** 文档 **
☆ ☆ ☆ ☆
06-Shapefile处理

Shapefile处理

概述

Shapefile是ESRI开发的矢量数据格式,是GIS领域使用最广泛的数据交换格式。本章介绍Shapefile的结构、读写方法和常见处理场景。

Shapefile文件结构

一个完整的Shapefile由多个文件组成:

文件 后缀 说明 必需
主文件 .shp 存储几何数据
索引文件 .shx 存储几何索引
属性文件 .dbf 存储属性数据(dBASE格式)
投影文件 .prj 存储坐标系信息
编码文件 .cpg 存储字符编码信息

文件完整性检查

/**
 * 检查shp文件编码及必要文件
 * @param shpPath shp文件路径
 * @return 编码
 */
public static Charset check(String shpPath) {
    List<String> shpFiles = CollUtil.newArrayList(".shp", ".shx", ".dbf", ".prj");
    List<String> qs = new ArrayList<>();
    
    for (String shpFile : shpFiles) {
        File file = null;
        String filePath = shpPath.substring(0, shpPath.lastIndexOf(".")) + shpFile;
        if (FileUtil.exist(filePath)) {
            file = new File(filePath);
        } else {
            // 尝试大写后缀
            filePath = shpPath.substring(0, shpPath.lastIndexOf(".")) + shpFile.toUpperCase();
            if (FileUtil.exist(filePath)) {
                file = new File(filePath);
            }
        }
        
        if (file == null) {
            qs.add(shpFile);
        }
    }
    
    if (!qs.isEmpty()) {
        throw new RuntimeException("缺少必要文件:" + CharSequenceUtil.join(",", qs));
    }
    
    // 检测编码...
☆ ☆ ☆ ☆
** 提取条目 **

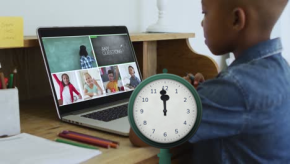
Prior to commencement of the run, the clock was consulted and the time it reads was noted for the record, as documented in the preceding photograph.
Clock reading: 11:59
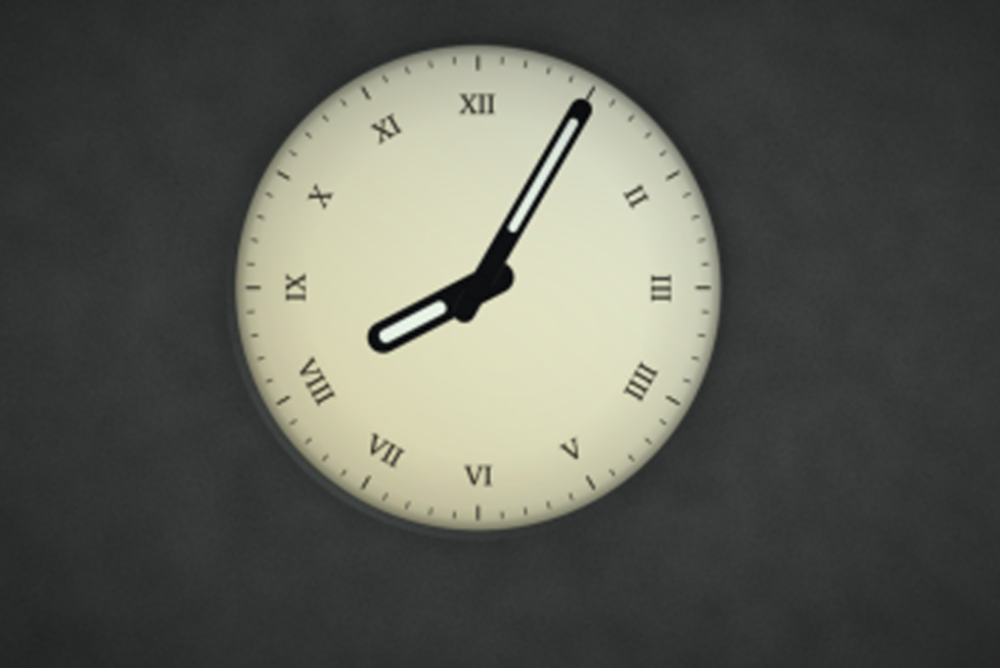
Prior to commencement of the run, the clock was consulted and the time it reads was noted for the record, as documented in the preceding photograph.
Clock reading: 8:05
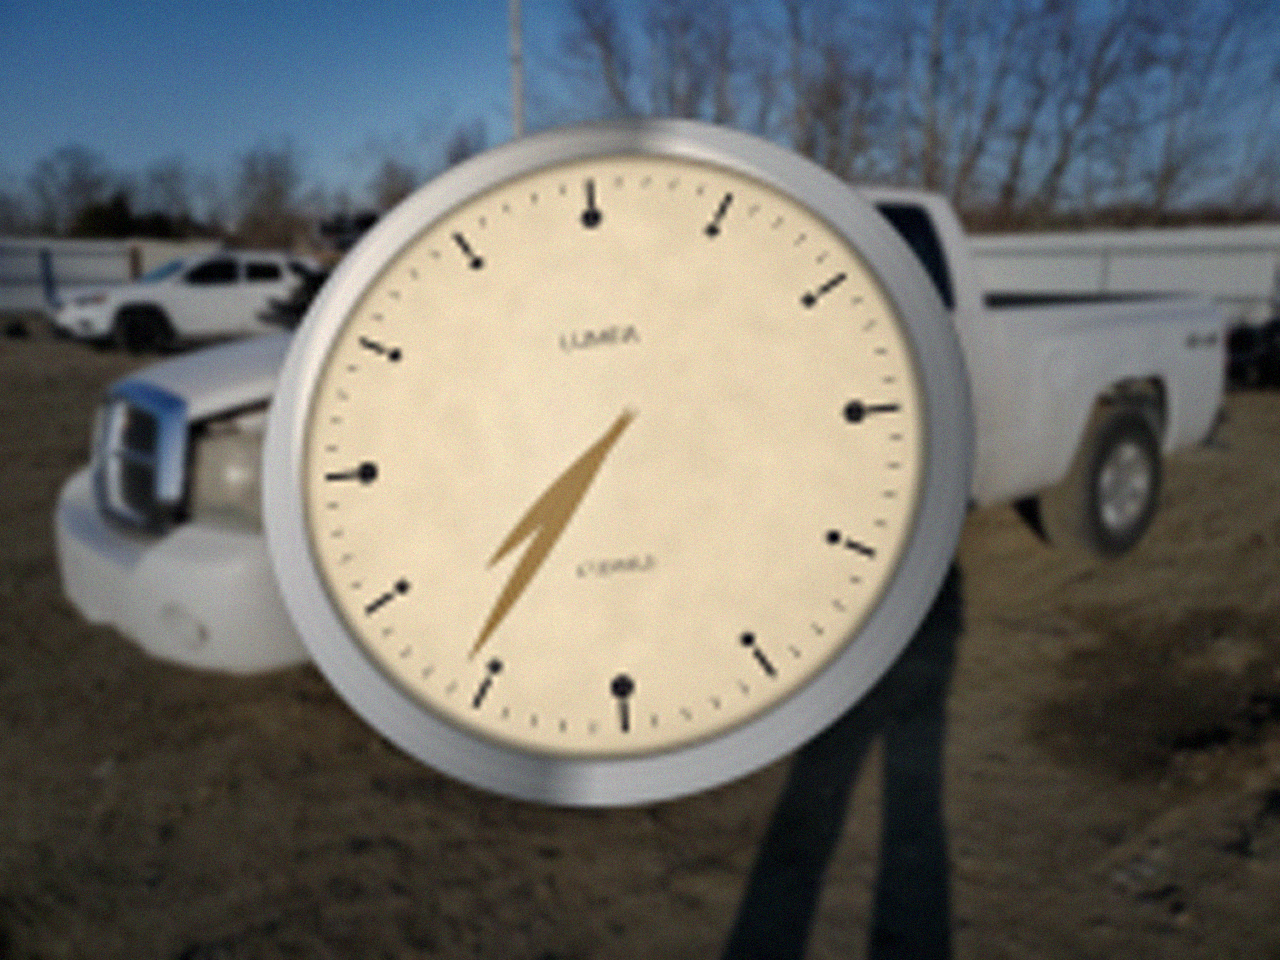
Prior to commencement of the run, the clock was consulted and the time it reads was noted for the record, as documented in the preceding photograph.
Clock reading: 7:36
☆ ☆ ☆ ☆
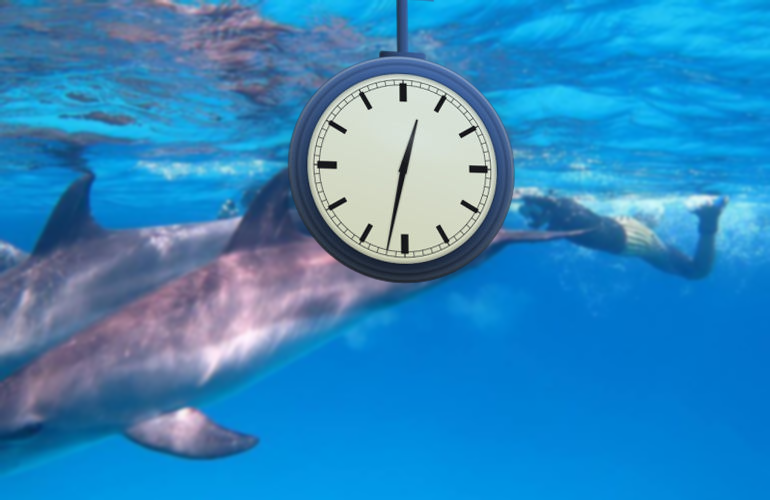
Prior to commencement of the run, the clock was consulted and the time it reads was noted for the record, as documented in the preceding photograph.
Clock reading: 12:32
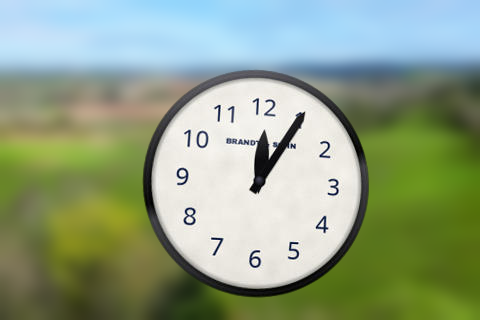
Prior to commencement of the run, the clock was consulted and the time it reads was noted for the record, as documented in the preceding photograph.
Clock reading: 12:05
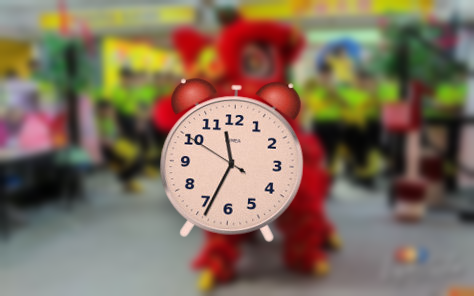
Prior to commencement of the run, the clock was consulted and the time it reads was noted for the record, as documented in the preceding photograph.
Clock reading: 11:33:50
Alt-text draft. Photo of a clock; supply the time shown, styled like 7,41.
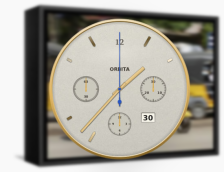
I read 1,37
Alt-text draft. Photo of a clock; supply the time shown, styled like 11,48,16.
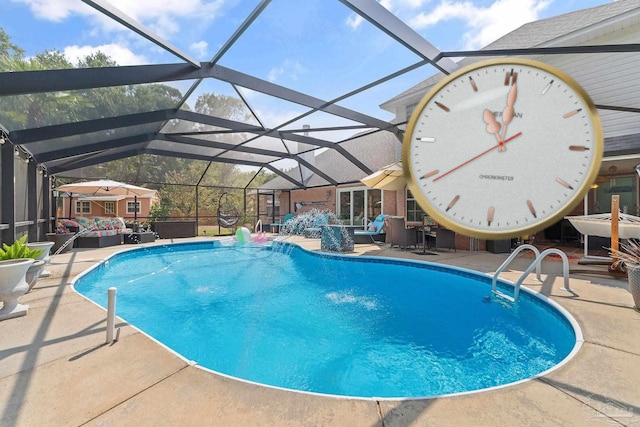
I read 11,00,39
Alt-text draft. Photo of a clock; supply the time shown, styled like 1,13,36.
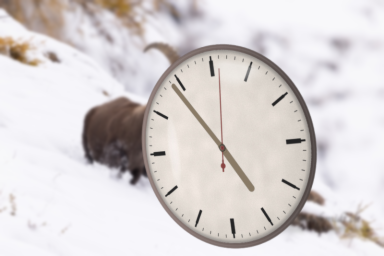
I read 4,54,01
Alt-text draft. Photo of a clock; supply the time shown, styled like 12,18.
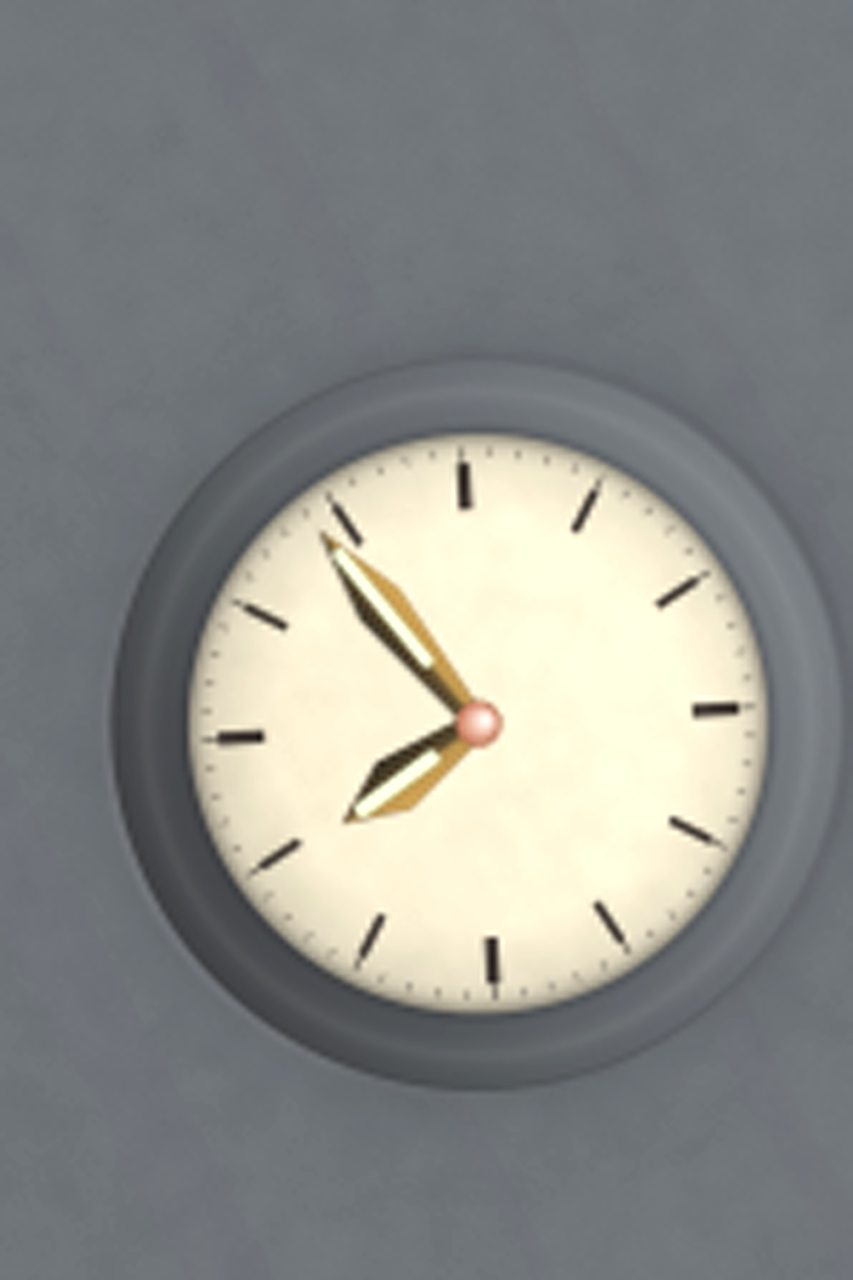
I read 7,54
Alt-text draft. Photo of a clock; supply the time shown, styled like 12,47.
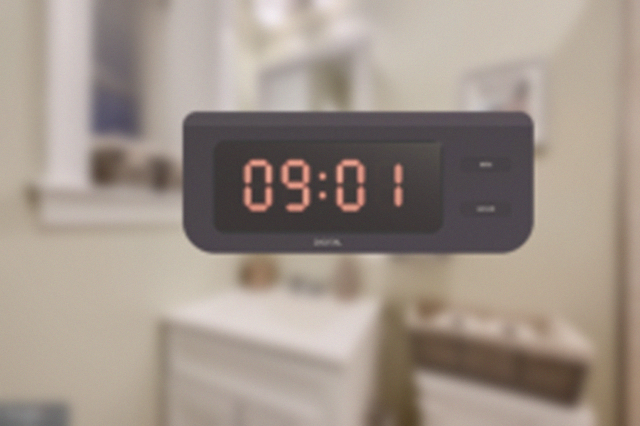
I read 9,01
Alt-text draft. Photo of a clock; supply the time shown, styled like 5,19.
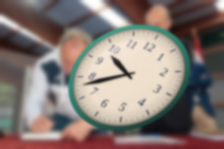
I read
☆ ☆ ☆ ☆
** 练习题目 1 **
请列出这篇关于Shapefile的文档在文件结构表中给出的全部文件后缀。
** 练习题目 2 **
请报告条目中含有字符串“reading”的每一行，匹配时区分大小写。

** 完整解答 1 **
.shp、.shx、.dbf、.prj、.cpg

** 完整解答 2 **
Clock reading: 11:59
Clock reading: 8:05
Clock reading: 7:36
Clock reading: 12:32
Clock reading: 12:05
Clock reading: 11:33:50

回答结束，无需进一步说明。